By Ana Coradazzi
Originally published on January 13, 2019: https://www.slowmedicine.com.br/slow-medicine-fast-medicine-de-maos-dadas/
When JCV, 61 years old, poorly controlled hypertensive and obese, arrived at the emergency room complaining of intense “burning” pain in his chest about 50 minutes ago, irradiating to his left arm and associated with cold sweats, he barely had time to think. Within minutes, the doctor on duty had already ordered blood tests and an electrocardiogram, which showed a supra-ST-segment elevation, confirming the suspicion of acute myocardial infarction. In less than an hour from his arrival at the hospital, JCV started fibrinolytic therapy that would allow the restoration of coronary circulation and minimize the myocardial sequelae of the infarction, allowing a full and productive life after an event that could have taken his life.
Situations like this allow everyone (patients, families, and healthcare teams) to witness the almost miraculous results of modern Fast Medicine. Technology and the rigorous implementation of guidelines for the management of these cases have saved thousands of lives and allowed patients not only to return home alive but to live fully after such serious events. The gains have been so significant that is difficult, if not impossible, for anyone to defend the idea of using fewer tests, procedures, and treatments in our medical practice. Amid so many advances and such amazing results, it is heresy to talk about “slowing down”, about spending more time with patients, about giving up tests and procedures in favor of excellent clinical history and physical examination. It may seem a somewhat romantic or even irresponsible idea, and it is, if the context is like that of JCV in the emergency room, with its typical clinical signs of acute infarction and the plethora of data proving the benefits of acting quickly in this context. The issue here is precisely this: the context.
The idea that adopting a “slow” posture implies being contrary to modern medicine is, unfortunately, a common misrepresentation of its principles. There is nothing retrograde about Slow Medicine, and it firmly supports the use of new technologies. The proposed challenge is to use them in those who will benefit from them, instead of distributing fibrinolytic agents, mechanical ventilators, broad-spectrum antibiotics, or state-of-the-art chemotherapy to any patient who, by chance, falls into our hands with a symptom that might fit into some conduct guideline. The proposal is to be more judicious and responsible with our diagnoses and treatment strategies, avoiding the terrible vicious circle that begins with the request for tests that have nothing to do with the symptoms that led the patient to come to us, and ends with the evaluation of 8 specialists, with 12 different diagnoses, and the prescription of 22 different medications (whose possible drug interactions no one has seen). The patient? No, he hasn’t improved from his initial symptom…

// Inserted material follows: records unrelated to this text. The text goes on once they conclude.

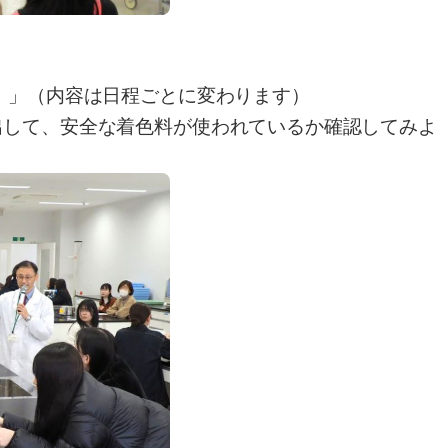
！」（内容は日程ごとに変わります）
して、安全な着色料が使われているか確認してみよ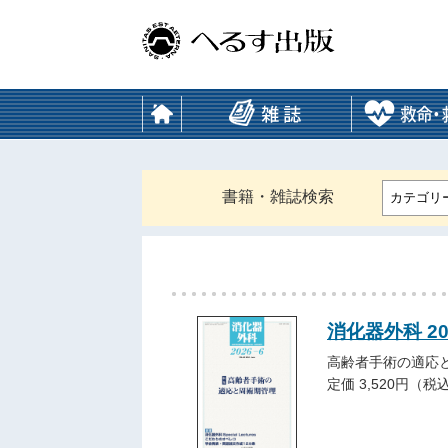
書籍・雑誌検索
カテゴリ
消化器外科 2
高齢者手術の適応
定価 3,520円（税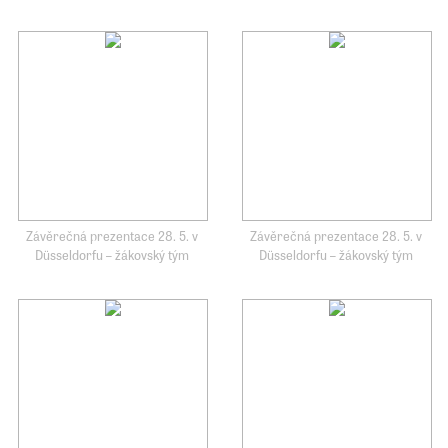
Závěrečná prezentace 28. 5. v
Závěrečná prezentace 28. 5. v
Düsseldorfu – žákovský tým
Düsseldorfu – žákovský tým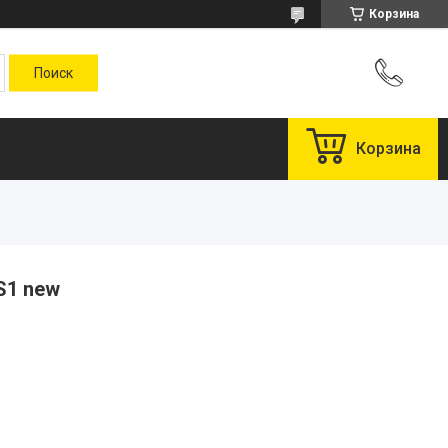
Корзина
Корзина
S1 new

Slow Medicine’s warning is not against the advances in medicine but against the obstacles to good quality medicine: laziness, carelessness, fear of lawsuits, lack of time, negligence, and of course, lack of common sense. The alert is to remind us that using “everything” for “everyone” is, to say the least, naive. What is worse: it can be deleterious and even cruel.
First point: no cutting-edge technology can solve a problem if the diagnosis of the problem is wrong (and, believe me, the chances of a misdiagnosis increase exponentially as the time spent on medical history and physical examination decreases). To minimize the importance of the process that leads us to an accurate diagnosis is to waste valuable time (ours and the patients’) and devalue our many years devoted to medical training. It is the shortcut to prescribing only a gastric protector for that patient who is having a heart attack; an antispasmodic for the girl with acute appendicitis; or an antiallergic for the child with scabies. Second point: requesting an infinite number of tests and evaluations from specialists, accumulating prescriptions for medications, and collecting indications for procedures may ease our conscience, but it doesn’t make us better doctors. It just reduces our patients to “users of the health care system”, and we doctors (greatly) restrict our ability to help them. There is already more than enough literature proving the inferior results of medicine practiced without common sense and individualization of patients. Third point: yes, we should use all the technology we have available (please, if I am in the emergency room having an acute myocardial infarction, don’t hesitate to start thrombolysis!) But there is always time (even if it is seconds) to ask ourselves the “golden questions” of good medicine: “What else can it be?” and “Can this patient benefit from what I am doing?” These simple questions require us to try harder to confirm our diagnoses and avoid the trap of making hasty decisions based on our own beliefs and experiences. They force us to take a step back. Even in emergencies, the “golden questions” can make a brutal difference, and they take only a few seconds (the time the nurse is providing that EKG is more than enough to ask them).
Finally, our greatest challenge, as physicians, is not to choose whether to be “fast” or “slow”. The challenge is to have, in our brains, both ways of practicing medicine, and to know how to accurately recognize which one the patient in front of us needs. It means adopting common sense, parsimony, and discernment to guide the thread for all our conduct in any situation. To be FAST when we need to be FAST, to be SLOW when we need to be SLOW. This is the formula (not magic) to achieve excellence in this profession that has so much to offer, not only to patients but also (and perhaps mainly) to ourselves.